A metal taste—byproduct of fear—coated Ethan’s mouth as it struck him that its proportions were all wrong, arms seemingly twice their normal length.

The thing raised its head, and even from this distance, Ethan could see its oversized nose pointed toward the sky.

Smelling.

Ethan wriggled himself away from the opening and as far back into the alcove as he could get, where he huddled with his arms around his legs, shivering and straining to listen for the sound of approaching footsteps or shifting rocks.

But all he could hear was the purr of the river, and the next time he chanced a look outside, whatever he’d seen—or thought he’d seen—was gone.

* * *

In the few hours of darkness remaining, sleep eluded him.

He was too cold.

In too much pain.

Too terrorized by everything he’d experienced to venture back into dreams.

He lay on the rock, overwhelmed with one desire. One need.

Theresa.

Back home, he’d often wake in the middle of the night to feel her arm thrown over him, her body contoured to his. Even on the hardest nights. Nights he’d come home late. Nights they fought. Nights he’d betrayed her. She brought so much more to the table than he ever had. She loved at
light-speed. No hesitation. No regrets. No conditions. No reservations. While he hoarded his chips and held a part of himself back, she went all in. Every time.

There were moments when you saw the people you loved for who they really were, separate from the baggage of projection and shared histories. When you saw them with fresh eyes, as a stranger might, and caught the feeling of the first time you loved them. Before the tears and the armor chinks.

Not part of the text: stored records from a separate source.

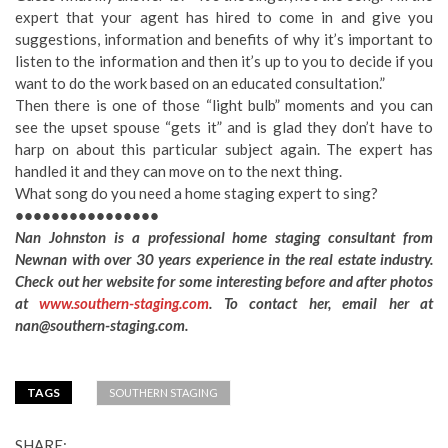
expert that your agent has hired to come in and give you
suggestions, information and benefits of why it’s important to
listen to the information and then it’s up to you to decide if you
want to do the work based on an educated consultation.”
Then there is one of those “light bulb” moments and you can
see the upset spouse “gets it” and is glad they don’t have to
harp on about this particular subject again. The expert has
handled it and they can move on to the next thing.
What song do you need a home staging expert to sing?
••••••••••••••••
Nan Johnston is a professional home staging consultant from
Newnan with over 30 years experience in the real estate industry.
Check out her website for some interesting before and after photos
at
www.southern-staging.com
. To contact her, email her at
nan@southern-staging.com
.
TAGS
SOUTHERN STAGING
SHARE: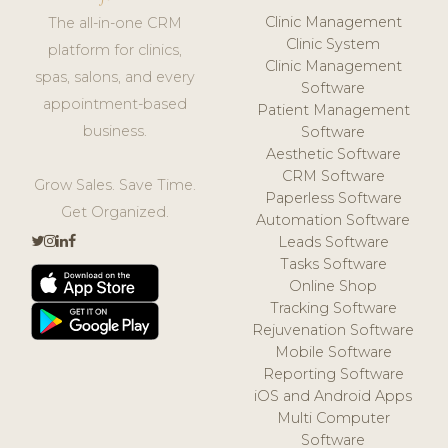
Clinic Management
The all-in-one CRM
Clinic System
platform for clinics,
Clinic Management
spas, salons, and every
Software
appointment-based
Patient Management
business.
Software
Aesthetic Software
CRM Software
Grow Sales. Save Time.
Paperless Software
Get Organized.
Automation Software
Leads Software
Tasks Software
Online Shop
Tracking Software
Rejuvenation Software
Mobile Software
Reporting Software
iOS and Android Apps
Multi Computer
Software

When there was still the possibility of perfection.

He had never had a clearer picture of his wife, had never loved her more—not even in the beginning—than in this moment, in this cold, dark place, as he imagined her holding him.

* * *

He watched the stars go dark as the sun breathed fire into the sky, and when it finally cleared the ridge on the far side of the river, he bathed in the rays of gorgeous warmth streaming into his alcove and toasting the frozen stone.

In the new light, he could finally see the damage he’d sustained fleeing Wayward Pines.

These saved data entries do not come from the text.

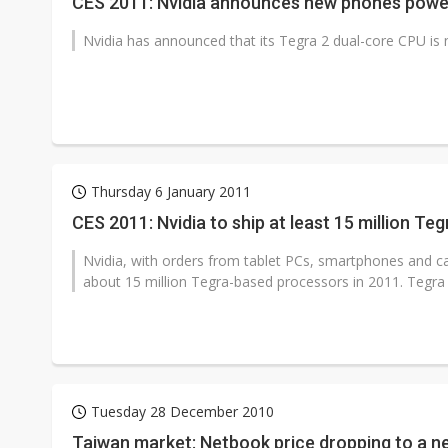
CES 2011: Nvidia announces new phones powe
Nvidia has announced that its Tegra 2 dual-core CPU is
Thursday 6 January 2011
CES 2011: Nvidia to ship at least 15 million Te
Nvidia, with orders from tablet PCs, smartphones and car
about 15 million Tegra-based processors in 2011. Tegra 
Tuesday 28 December 2010
Taiwan market: Netbook price dropping to a n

Bruises, bull’s-eyed with blackish-yellow hematomas, covered his arms and legs.

Puncture wounds from Nurse Pam’s needle stabs specked his left shoulder and right side.

He unwound the duct tape from his left leg, uncovering the place along the back of his thigh where Beverly had dug out the microchip. The pressure of the wrap had effectively stopped the bleeding, but the skin around the incision was inflamed. It would need antibiotics and a good stitch job to stave off infection.